Man... I feel like a dick with the review I'm about to give this.
I think if I objectively look at this (maybe even subjectively, I don't know), I can point out how it's not very cohesive or hold up too well over time. But I've been where Alison Anders, Kurt Voss and Dean Lint were at in the mid 80's: people in a particular place and time and milieu (in this case it was the west coast alternative-cum-punk scene, or maybe it's the other way around, just before hair metal fucked everything up), and wanting to get it down on film. There's a rawness and a sense that 'hey, let's make a goddamn movie that WE want to see!) At least that's what I suspect was the idea - and to give some kind of gritty noirish feeling amid the aimlessness of the events. So set in the world that Repo Man was swimming in or even the kids from Suburbia might wander through, but a touch of Jarmusch or Wenders. And... I wish it worked better!

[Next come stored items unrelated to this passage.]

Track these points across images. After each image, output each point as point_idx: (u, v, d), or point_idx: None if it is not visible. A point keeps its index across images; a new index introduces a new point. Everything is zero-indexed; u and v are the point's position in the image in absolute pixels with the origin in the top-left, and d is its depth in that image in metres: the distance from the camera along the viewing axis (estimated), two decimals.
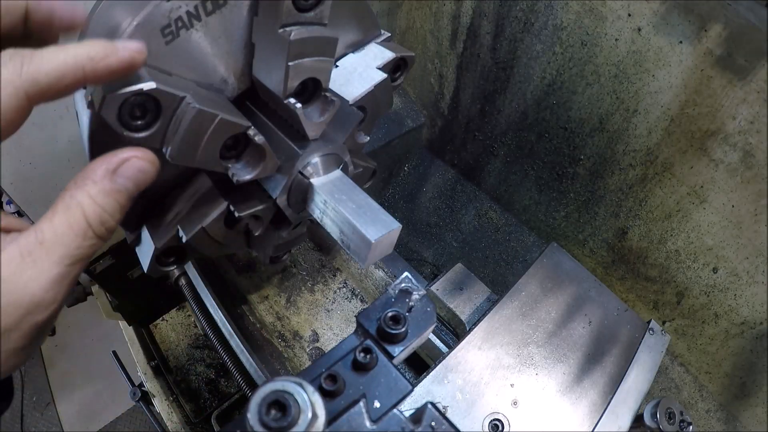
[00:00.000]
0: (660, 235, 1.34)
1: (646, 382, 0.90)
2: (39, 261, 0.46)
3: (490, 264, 1.75)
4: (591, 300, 0.98)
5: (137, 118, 0.54)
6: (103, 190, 0.49)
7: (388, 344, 0.59)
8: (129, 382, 1.44)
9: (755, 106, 1.02)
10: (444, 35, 1.59)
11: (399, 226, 0.65)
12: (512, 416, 0.81)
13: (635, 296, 1.47)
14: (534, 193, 1.63)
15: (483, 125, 1.66)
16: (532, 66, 1.39)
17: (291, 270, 1.27)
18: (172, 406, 1.32)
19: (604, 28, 1.19)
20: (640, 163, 1.29)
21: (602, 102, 1.29)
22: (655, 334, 0.97)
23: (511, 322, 0.92)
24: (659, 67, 1.14)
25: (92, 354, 3.28)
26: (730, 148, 1.10)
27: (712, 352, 1.33)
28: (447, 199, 1.88)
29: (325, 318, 1.21)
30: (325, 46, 0.63)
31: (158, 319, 1.49)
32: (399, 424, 0.53)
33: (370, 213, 0.65)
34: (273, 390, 0.44)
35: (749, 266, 1.19)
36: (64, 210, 0.48)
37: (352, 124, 0.74)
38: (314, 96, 0.68)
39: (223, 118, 0.59)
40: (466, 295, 1.07)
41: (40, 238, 0.47)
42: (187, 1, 0.57)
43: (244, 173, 0.67)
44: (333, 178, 0.70)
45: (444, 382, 0.83)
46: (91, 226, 0.48)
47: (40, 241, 0.46)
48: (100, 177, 0.49)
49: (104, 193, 0.49)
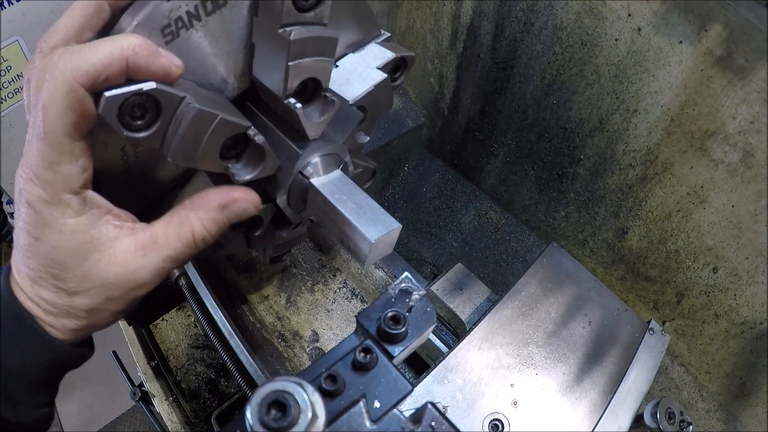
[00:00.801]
0: (660, 235, 1.34)
1: (646, 382, 0.90)
2: (149, 255, 0.60)
3: (490, 264, 1.75)
4: (591, 300, 0.98)
5: (137, 118, 0.54)
6: (212, 219, 0.63)
7: (388, 344, 0.59)
8: (129, 382, 1.44)
9: (755, 106, 1.02)
10: (444, 35, 1.59)
11: (399, 226, 0.65)
12: (512, 416, 0.81)
13: (635, 296, 1.47)
14: (534, 193, 1.63)
15: (483, 125, 1.66)
16: (532, 66, 1.39)
17: (291, 270, 1.27)
18: (172, 406, 1.32)
19: (604, 28, 1.19)
20: (640, 163, 1.29)
21: (602, 102, 1.29)
22: (655, 334, 0.97)
23: (511, 322, 0.92)
24: (659, 67, 1.14)
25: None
26: (730, 148, 1.10)
27: (712, 352, 1.33)
28: (447, 199, 1.88)
29: (325, 318, 1.21)
30: (325, 46, 0.63)
31: (158, 319, 1.49)
32: (399, 424, 0.53)
33: (370, 213, 0.65)
34: (273, 390, 0.44)
35: (749, 266, 1.19)
36: (178, 224, 0.62)
37: (352, 124, 0.74)
38: (314, 96, 0.68)
39: (223, 118, 0.59)
40: (466, 295, 1.07)
41: (154, 239, 0.61)
42: (187, 1, 0.57)
43: (244, 173, 0.67)
44: (333, 178, 0.70)
45: (444, 382, 0.83)
46: (195, 241, 0.63)
47: (154, 241, 0.61)
48: (212, 207, 0.63)
49: (213, 221, 0.63)
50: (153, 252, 0.61)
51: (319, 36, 0.62)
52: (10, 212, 1.61)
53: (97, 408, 3.13)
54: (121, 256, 0.59)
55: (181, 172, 0.73)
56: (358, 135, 0.83)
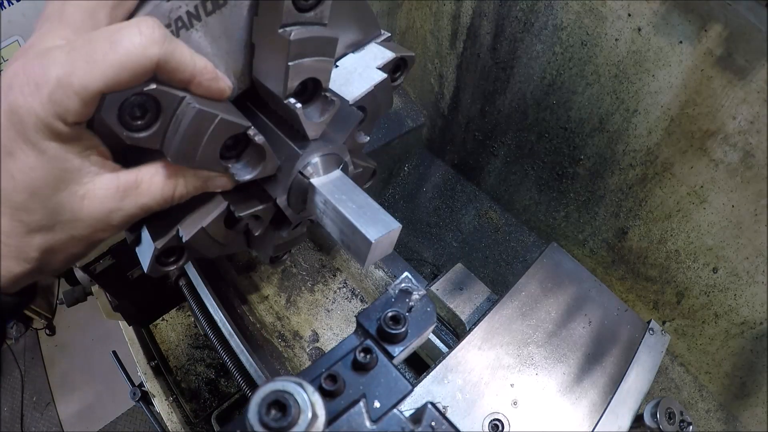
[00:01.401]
0: (660, 235, 1.34)
1: (646, 382, 0.90)
2: (128, 199, 0.58)
3: (490, 264, 1.75)
4: (591, 300, 0.98)
5: (137, 118, 0.54)
6: (196, 184, 0.64)
7: (388, 344, 0.59)
8: (129, 382, 1.44)
9: (755, 106, 1.02)
10: (444, 35, 1.59)
11: (399, 226, 0.65)
12: (512, 416, 0.81)
13: (635, 296, 1.47)
14: (534, 193, 1.63)
15: (483, 125, 1.66)
16: (532, 66, 1.39)
17: (291, 270, 1.27)
18: (172, 406, 1.32)
19: (604, 28, 1.19)
20: (640, 163, 1.29)
21: (602, 102, 1.29)
22: (655, 334, 0.97)
23: (511, 322, 0.92)
24: (659, 67, 1.14)
25: (92, 354, 3.28)
26: (730, 148, 1.10)
27: (712, 352, 1.33)
28: (447, 199, 1.88)
29: (325, 318, 1.21)
30: (325, 46, 0.63)
31: (158, 319, 1.49)
32: (399, 424, 0.53)
33: (370, 213, 0.65)
34: (273, 390, 0.44)
35: (749, 266, 1.19)
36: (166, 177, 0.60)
37: (352, 124, 0.74)
38: (314, 96, 0.68)
39: (223, 118, 0.59)
40: (466, 295, 1.07)
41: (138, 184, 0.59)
42: (187, 1, 0.57)
43: (244, 173, 0.67)
44: (333, 178, 0.70)
45: (444, 382, 0.83)
46: (173, 198, 0.62)
47: (137, 186, 0.58)
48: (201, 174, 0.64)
49: (195, 187, 0.64)
50: (133, 197, 0.58)
51: (319, 36, 0.62)
52: None
53: (97, 408, 3.13)
54: (99, 193, 0.55)
55: None
56: (358, 135, 0.83)
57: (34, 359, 3.33)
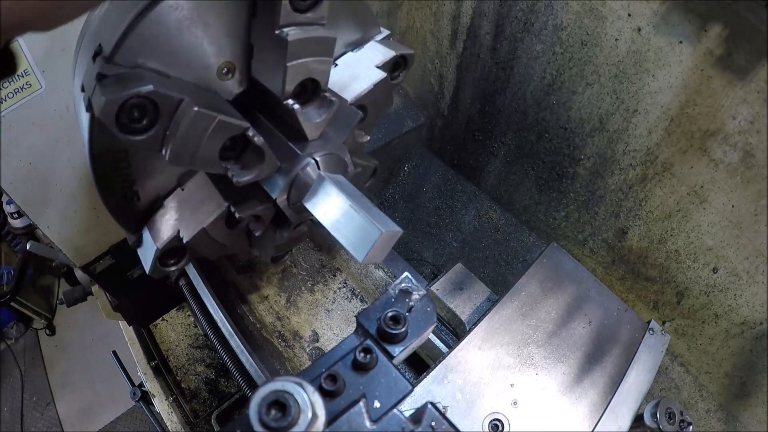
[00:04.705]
0: (660, 235, 1.34)
1: (646, 382, 0.90)
2: None
3: (490, 264, 1.75)
4: (591, 300, 0.98)
5: (136, 120, 0.54)
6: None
7: (388, 344, 0.59)
8: (129, 382, 1.44)
9: (755, 106, 1.02)
10: (444, 35, 1.59)
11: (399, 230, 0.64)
12: (512, 416, 0.81)
13: (635, 296, 1.47)
14: (534, 193, 1.63)
15: (483, 125, 1.66)
16: (532, 66, 1.39)
17: (291, 270, 1.27)
18: (172, 406, 1.32)
19: (604, 28, 1.19)
20: (640, 163, 1.29)
21: (602, 102, 1.29)
22: (655, 334, 0.97)
23: (511, 322, 0.92)
24: (659, 67, 1.14)
25: (92, 354, 3.28)
26: (730, 148, 1.10)
27: (712, 352, 1.33)
28: (447, 199, 1.88)
29: (325, 318, 1.21)
30: (323, 46, 0.63)
31: (158, 319, 1.49)
32: (399, 424, 0.53)
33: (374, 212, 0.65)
34: (273, 390, 0.44)
35: (749, 266, 1.19)
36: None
37: (351, 123, 0.74)
38: (313, 96, 0.68)
39: (222, 119, 0.59)
40: (466, 295, 1.07)
41: None
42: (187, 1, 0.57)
43: (244, 174, 0.66)
44: (333, 178, 0.70)
45: (444, 382, 0.83)
46: None
47: None
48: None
49: None
50: None
51: (317, 36, 0.62)
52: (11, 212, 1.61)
53: (97, 408, 3.13)
54: None
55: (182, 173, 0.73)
56: (358, 134, 0.83)
57: (34, 359, 3.33)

So on a personal level I find it difficult to be harsh on it, knowing that its heart is pure and that it's a warped little calling card at best at a time when such films could get a few people to see it in an art-house and that'd be just fine. But... well, it is what it is, right? A basic enough premise but with some promise - a few dumbass punk rockers (or rockabilly, a crossbreed you could say) steal some money and the main guy behind the group runs off to Mexico - Chris D as Jeff Bailey, who I believe was a figure in the west coast punk scene, or he looks that way, like Henry Rollins balding cousin. The rest of the film finds his wife Luana (played by I think Anders' sister or relative Luana) tries to find out where he's at and more importantly why.
Here's the key problem I have with this: if it were a short, even 30 minutes, it would be pretty fantastic. I actually am smitten with this time and setting; Suburbia and Repo Man are set in a similarly scuzzy world where people don't give a fuck and yet there's the air of responsibility and the outside world that hangs over heads (in Repo Man it was just 'fuck normal' and Suburbia it was more 'hey, it's a Roger Corman production, don't forget the violence and sex every 15 minutes or so). But those films also had stronger performances and a better core to work with despite how aimless they seemed.
But here the whole search is stupid; Luana could go down it seems to Mexico any time she wants to get her dead-beat husband (also a father to their kid, played by real life Anders daughter), and the resolution to the whole situation happens too gradually and without much logic. Oh, and there's a "documentary" being done on these people - interviewed I think by the directors - as if their story is supposed to be like fodder for a documentary that is just... why?
This isn't to say Border Radio is a complete waste of time. Actually for certain stretches it's entertaining. The two band mates of Jeff's, Chris and Dave (also named after themselves), are characters unto themselves, with Chris like a proto Randall from Clerks and Dave probably the most realistic kind of character in the movie as far as real life goes: mostly drunk, a total scumbag, but likely talented though still blackballed by the local clubs for being a, well, jerk like he seems to be. In fact a lot of the acting here isn't too bad, and Anders as the sort of anchor to much of the absurdity in the episodes pulls off what she's asked to do.
In some ways Border Radio portends the "mumblecore" movies more than any other 1980's indie. As episodic as Stranger Than Paradise was, it had a formal ambition to its making and execution that made it stand out from the pack. With 'Radio', I doubted there was a firm script, certain people show up briefly who seem like they were plucked off the street (i.e. a Mexican at the trailer park, a punk rock girl who is "babysitting" Jeff/Lu's daughter at a key point), which may explain the fucked up logic at times of the characters or events as they go on in the story. Or at the least, the characters, except maybe for Luana, are not sympathetic much at all (actually Luana seems to be questionable at one point near the end too, and yet it's at a point where logically I'd given up on the story), and this takes away from being engaged with things. In little moments, like when Chris goes down to Mexico finally to confront Jeff in a series of scenes, it's successful and genuinely interesting. In the bigger picture it falls flat and is too scattershot to ever revisit.
For all of the criticisms I can levy on it, I have not a shred of ill will towards it. I'm really happy this exists and that people can watch it, on the Criterion collection and Hulu no less (though it's strange that the copy that's available, that I saw anyway, was not restored like other titles, scratchy print like it was taken off of a dusty negative). I didn't mention my favorite part of the movie which is the soundtrack, also original music by David Allen of the Blasters: it's a joy to listen to music that is rock and roll to a pure point: punk, rockabilly, Mexican mariachi work, slower stuff, it all works and I was glad to hear it. If only it was put to a story that was actually compelling or made more sense.